New research published in 2014 has made a controversial claim – most people who commit sexual offences against children are not in fact paedophiles, but sex obsessed men looking for instant gratification.
The report focuses on the effectiveness of drugs to stem obsessive sexual desire amongst offenders. It also says that most paedophiles (as defined by modern psychiatry), do not go on to assault children despite feeling attracted to them.
The research, which was published yesterday by New Zealand site Stuff, and originally put out on 17th May over on The Conversation UK, has already begun to attract strong criticism from victims and survivors of child sexual abuse. No wonder, given that the geographical locations of these media outlets – New Zealand and Britain, respectively – have strong connections to the subject.

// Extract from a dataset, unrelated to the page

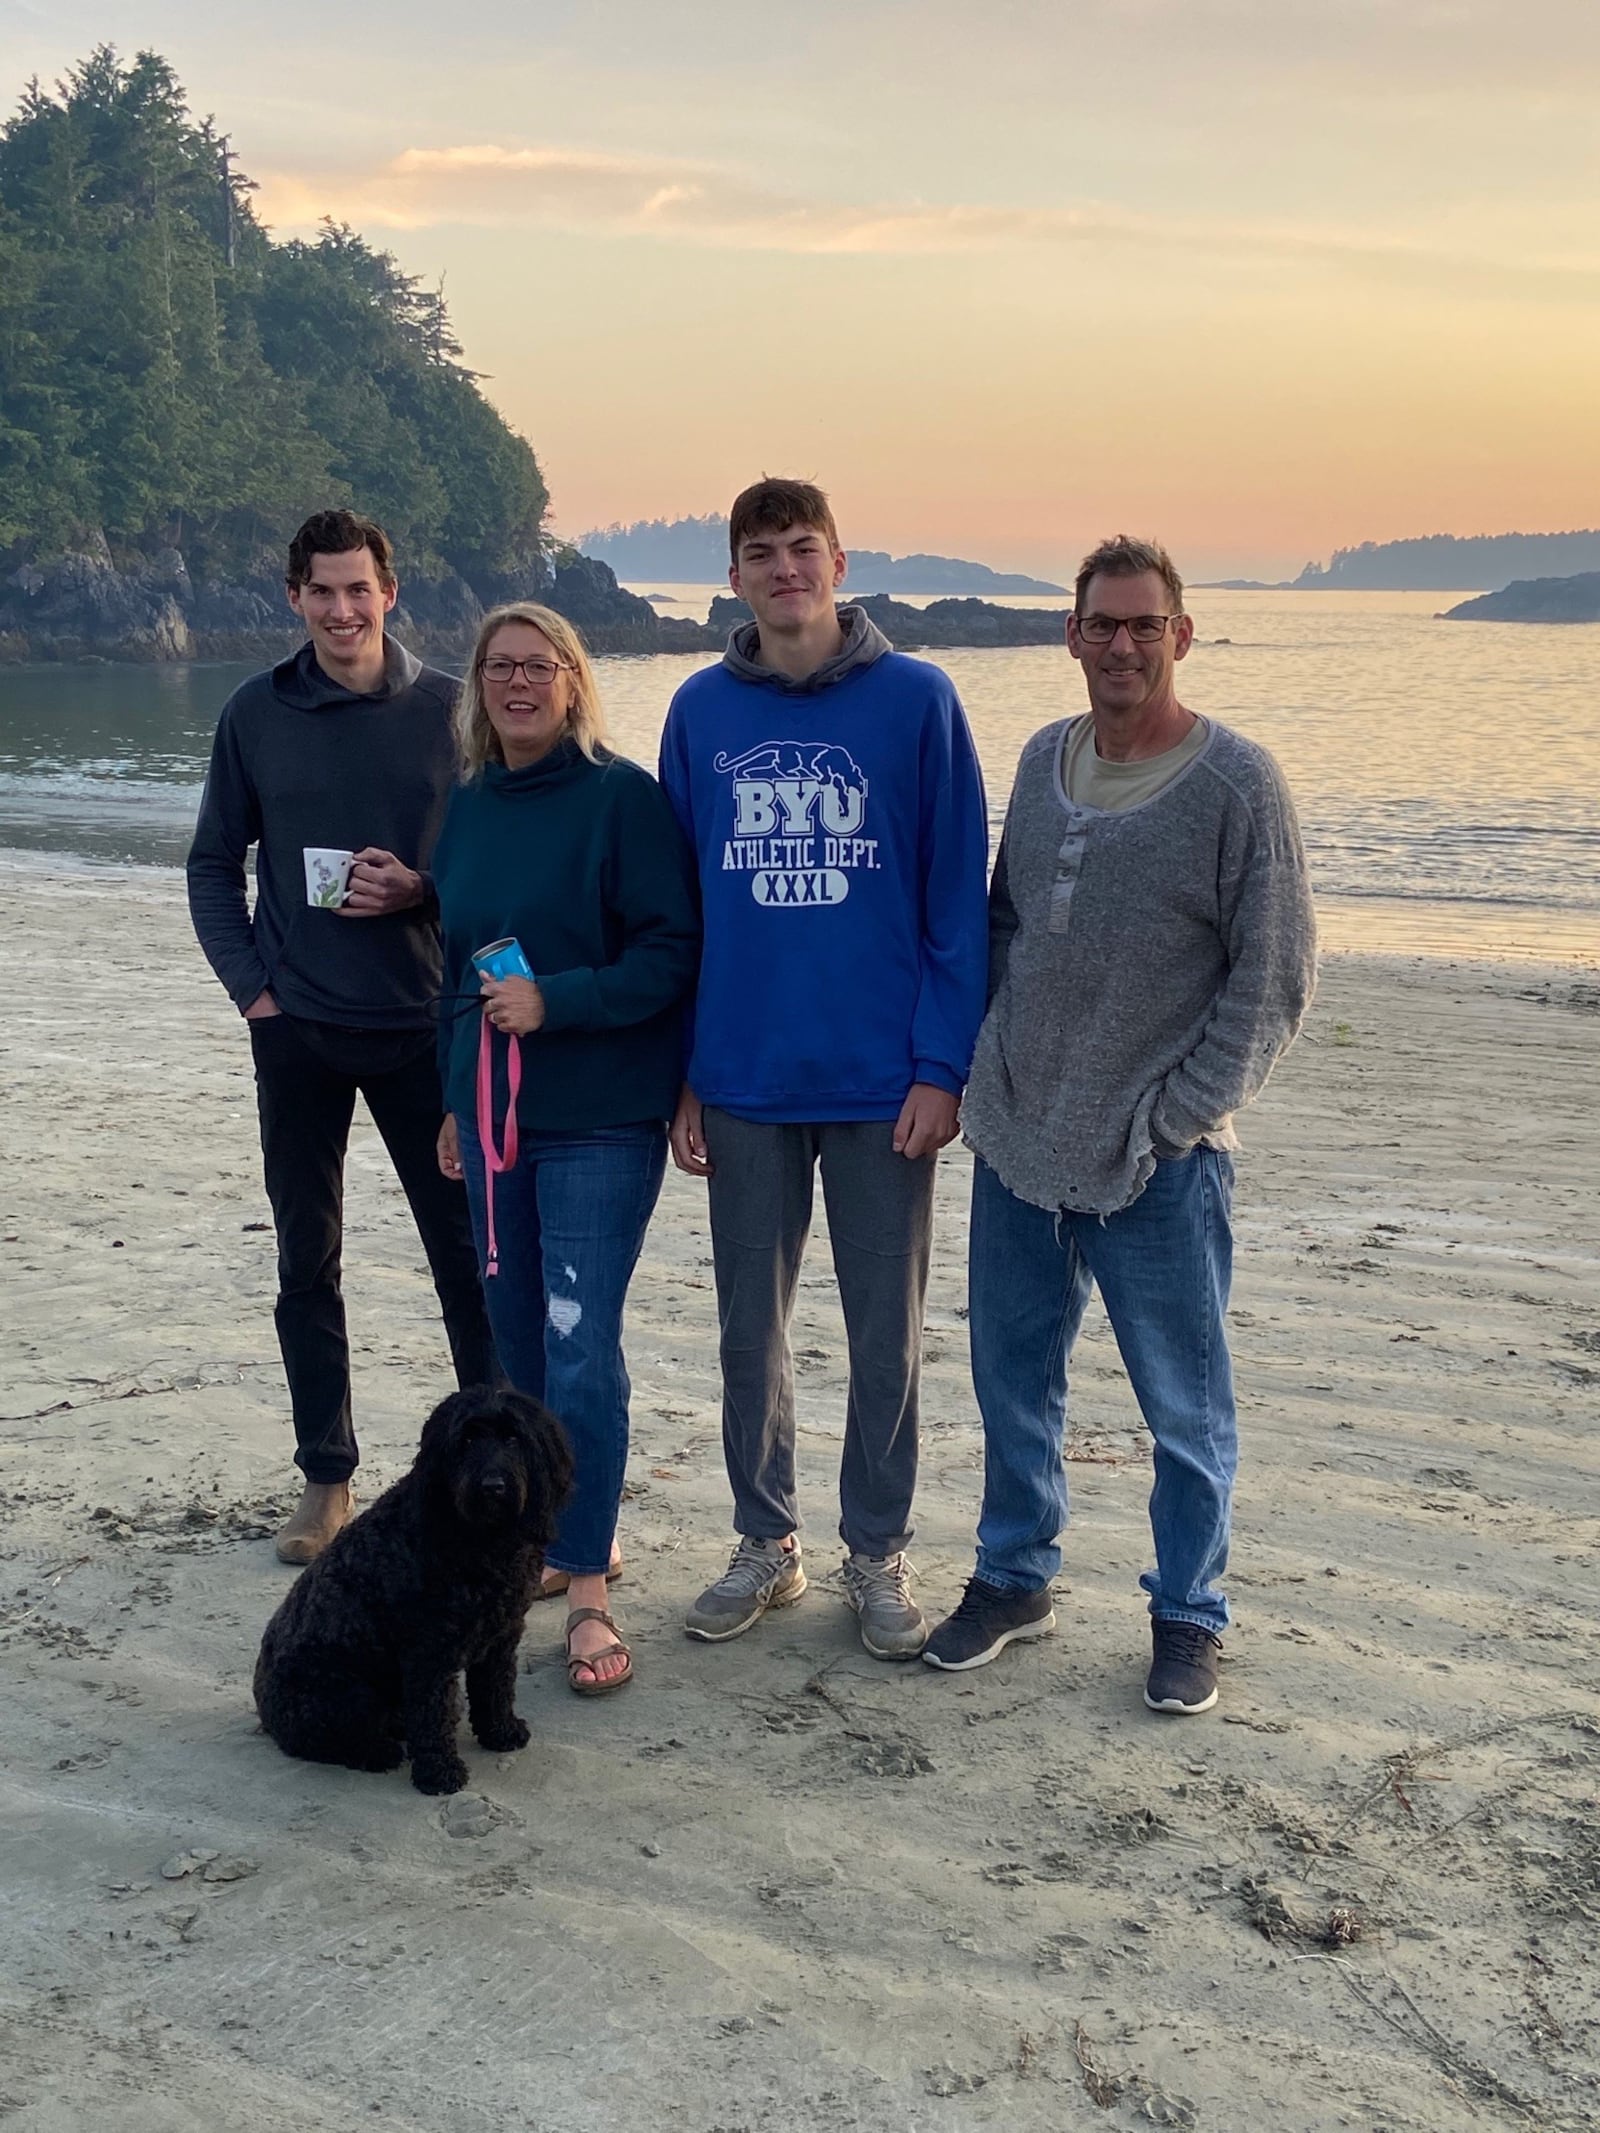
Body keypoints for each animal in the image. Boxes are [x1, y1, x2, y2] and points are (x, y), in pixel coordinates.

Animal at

Britain is currently engaged in an in-depth review of institutional child sexual abuse, whilst New Zealand continues to be blighted with serious allegations of past abuse.
But read the data a little more carefully, and what the researchers say makes some sense, and is genuinely not designed to belittle victims of child sexual abuse.

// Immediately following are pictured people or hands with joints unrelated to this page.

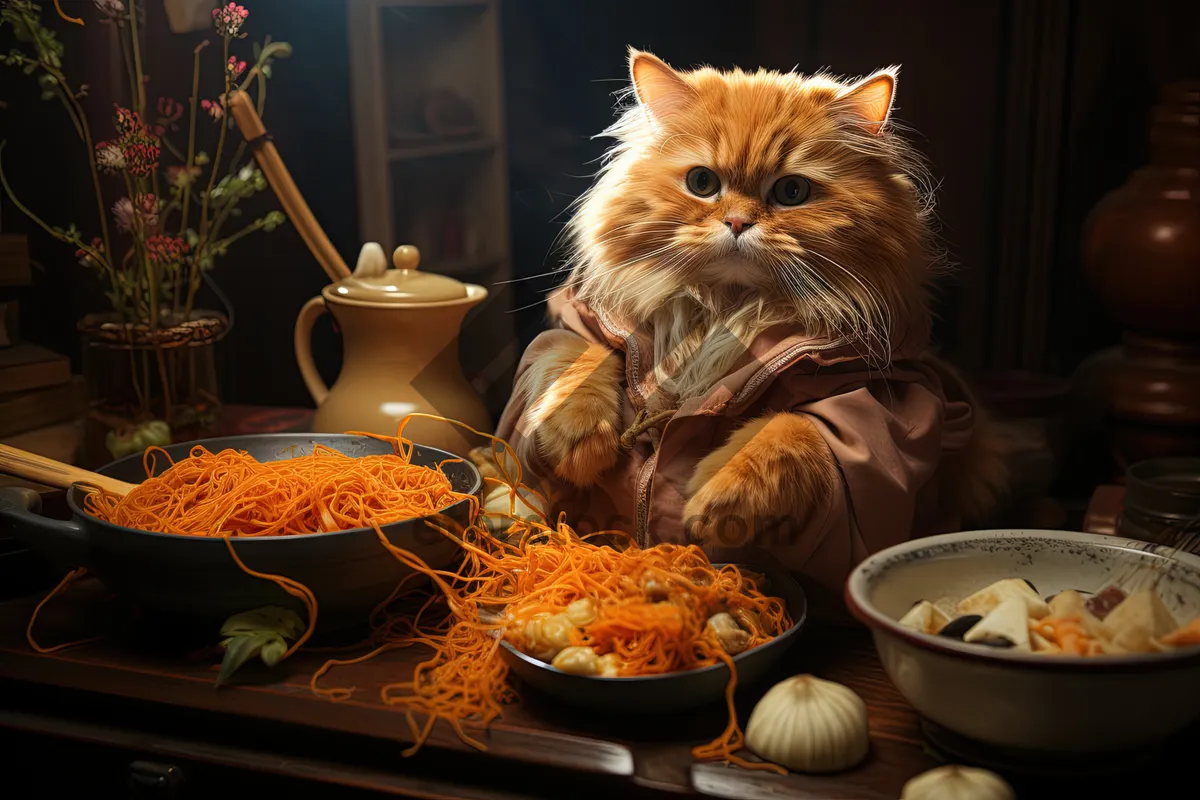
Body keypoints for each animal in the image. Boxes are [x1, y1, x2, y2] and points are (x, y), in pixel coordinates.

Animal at [492, 47, 1008, 594]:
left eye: (792, 191)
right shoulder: (584, 325)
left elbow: (794, 431)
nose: (738, 222)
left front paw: (717, 499)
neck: (725, 311)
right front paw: (581, 440)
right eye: (702, 183)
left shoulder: (886, 398)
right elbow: (574, 355)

In effect, the research suggests that whilst 90% of the men they worked with had committed offences against children, most had assaulted adults as well, some showed no preference for gender and crucially, appeared to display a broad pattern of offending. The academics producing the study took this to mean that children who go on to be assaulted are simply casualties of an intense sexual urge, which does not care about gender, or age. The findings translated in this way also suggest that children are often targeted due to their vulnerability – they are smaller in size, less strong and easier to prey upon.
This train of thought, however, raises some interesting questions:
Should we accept the view that a lack of discrimination in this context automatically means we should disregard any feelings of arousal the offender experiences when assaulting a child?
Could we take the view that offenders who assault across a wide range of demographics (men, women and children of both genders) should also be labelled paedophiles, despite a willing to assault children which is not mutually exclusive to other forms of sexual violence?
If these offenders are targeting children to satisfy an ambiguous sexual urge, are they also engaging in other forms of intercourse, for example bestiality or sexual gratification through inanimate or every day objects, and if not, why not?
We feel answers to these questions are hugely important when trying to define paedophilia in its clinical sense.
Currently, medical professionals use the following Diagnostic and Statistical Manual of Mental Disorders criteria to diagnose paedophilia:
– Over a period of at least six months, recurrent, intense sexually arousing fantasies, sexual urges or behaviours involving sexual activity with a prepubescent child or children (generally age 13 years or younger).
– The person has acted on these sexual urges, or the sexual urges or fantasies cause marked distress or interpersonal difficulty.
What do you think? Does the research make a fair point, or is it too simplistic? And is the working definition of paedophilia above, also too basic?